Adam Silver: 2020-21 NBA Season More Likely to Start in January Than December
The NBA traditionally dominates the sports calendar on Christmas Day, but that may not be the case in 2020.
NBA Commissioner Adam Silver held a press conference prior to Wednesday's Game 1 of the NBA Finals and discussed a potential timeline for the 2020-21 campaign with the current season pushed back so much because of the COVID-19 pandemic.
Silver said Christmas is the earliest the season will begin, but a January start is "more likely," per Marc Stein of the New York Times.
Silver also said he is "hopeful" there will be fans at games next year because of rapid testing, but would not commit to anything, per Mark Medina of USA Today. "Nothing has changed in the virus, as far as I know."
As is the case for much of the sports world as attention gradually turns to what will happen next season with the NBA playoffs, NHL playoffs and MLB regular season wrapped up or wrapping up, there is plenty of uncertainty.
It was a massive ordeal and, quite frankly, a very successful one to orchestrate a way to finish the 2019-20 campaign inside the bubble-like environment at Walt Disney World Resort. Even Silver himself said he "resisted" the idea of the bubble at first, per Stein.
Yet the NBA was able to finish the regular season with seeding games, put on a play-in game between the Portland Trail Blazers and Memphis Grizzlies, and then complete a traditional playoffs even though there were no fans attending the games.
The Los Angeles Lakers and Miami Heat are the only teams remaining, and one will lift the Larry O'Brien Trophy after navigating a lengthy postponement, move to Walt Disney World Resort and the actual playoffs.

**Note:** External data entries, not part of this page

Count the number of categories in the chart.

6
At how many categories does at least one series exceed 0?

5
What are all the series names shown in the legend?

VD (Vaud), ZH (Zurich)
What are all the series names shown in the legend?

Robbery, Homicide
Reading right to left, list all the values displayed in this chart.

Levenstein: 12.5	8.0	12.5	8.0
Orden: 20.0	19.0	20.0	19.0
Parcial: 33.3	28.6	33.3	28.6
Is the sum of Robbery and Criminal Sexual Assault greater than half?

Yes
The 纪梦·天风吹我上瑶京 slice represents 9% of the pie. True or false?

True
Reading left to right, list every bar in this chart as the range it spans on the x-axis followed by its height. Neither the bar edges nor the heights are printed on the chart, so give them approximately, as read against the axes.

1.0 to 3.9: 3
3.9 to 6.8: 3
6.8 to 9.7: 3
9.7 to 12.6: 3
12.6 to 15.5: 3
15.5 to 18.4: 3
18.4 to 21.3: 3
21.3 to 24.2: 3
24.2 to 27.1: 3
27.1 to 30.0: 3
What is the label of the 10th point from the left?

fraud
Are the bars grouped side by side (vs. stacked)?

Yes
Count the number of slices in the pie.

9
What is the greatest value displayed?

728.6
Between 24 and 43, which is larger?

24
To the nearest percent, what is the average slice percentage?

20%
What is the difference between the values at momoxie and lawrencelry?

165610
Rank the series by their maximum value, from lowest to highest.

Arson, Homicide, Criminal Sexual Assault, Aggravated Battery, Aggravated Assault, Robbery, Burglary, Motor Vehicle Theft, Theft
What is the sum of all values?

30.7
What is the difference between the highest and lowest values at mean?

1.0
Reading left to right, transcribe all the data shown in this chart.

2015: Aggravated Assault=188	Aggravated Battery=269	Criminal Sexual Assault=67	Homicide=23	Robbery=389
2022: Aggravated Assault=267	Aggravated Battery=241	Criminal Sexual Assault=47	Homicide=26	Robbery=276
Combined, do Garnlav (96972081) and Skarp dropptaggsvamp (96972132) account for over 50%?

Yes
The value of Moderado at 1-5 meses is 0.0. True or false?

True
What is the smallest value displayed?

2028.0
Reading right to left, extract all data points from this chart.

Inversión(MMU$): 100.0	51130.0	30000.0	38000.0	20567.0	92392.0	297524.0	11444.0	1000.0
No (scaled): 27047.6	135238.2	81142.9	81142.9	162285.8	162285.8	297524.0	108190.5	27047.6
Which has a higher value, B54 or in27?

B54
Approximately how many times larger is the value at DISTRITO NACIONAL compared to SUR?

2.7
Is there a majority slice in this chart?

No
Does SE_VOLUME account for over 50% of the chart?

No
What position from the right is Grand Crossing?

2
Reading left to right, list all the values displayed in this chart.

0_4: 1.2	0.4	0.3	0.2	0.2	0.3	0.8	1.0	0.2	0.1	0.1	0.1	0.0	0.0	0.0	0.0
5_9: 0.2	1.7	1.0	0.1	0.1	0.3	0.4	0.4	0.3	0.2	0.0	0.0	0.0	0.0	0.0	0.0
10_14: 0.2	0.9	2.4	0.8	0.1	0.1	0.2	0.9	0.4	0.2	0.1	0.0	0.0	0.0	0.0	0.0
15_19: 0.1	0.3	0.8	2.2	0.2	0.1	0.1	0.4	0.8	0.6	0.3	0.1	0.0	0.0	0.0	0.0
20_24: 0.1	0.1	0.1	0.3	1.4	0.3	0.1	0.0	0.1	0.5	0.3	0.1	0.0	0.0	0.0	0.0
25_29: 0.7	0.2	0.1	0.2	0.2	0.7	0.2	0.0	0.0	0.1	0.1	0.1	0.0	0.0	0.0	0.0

Whether there will need to be a bubble or something similar next season remains to be seen, as developments surrounding the COVID-19 pandemic will surely dictate what Silver and the NBA do for the 2020-21 campaign even though he said, "I'm hoping, ideally, we would not return to a bubble environment," per Howard Beck of Bleacher Report.
For now, the commissioner is focused on what appears to be a January start, which will give even the players on the Lakers and Heat enough of an offseason to recover after playing into October.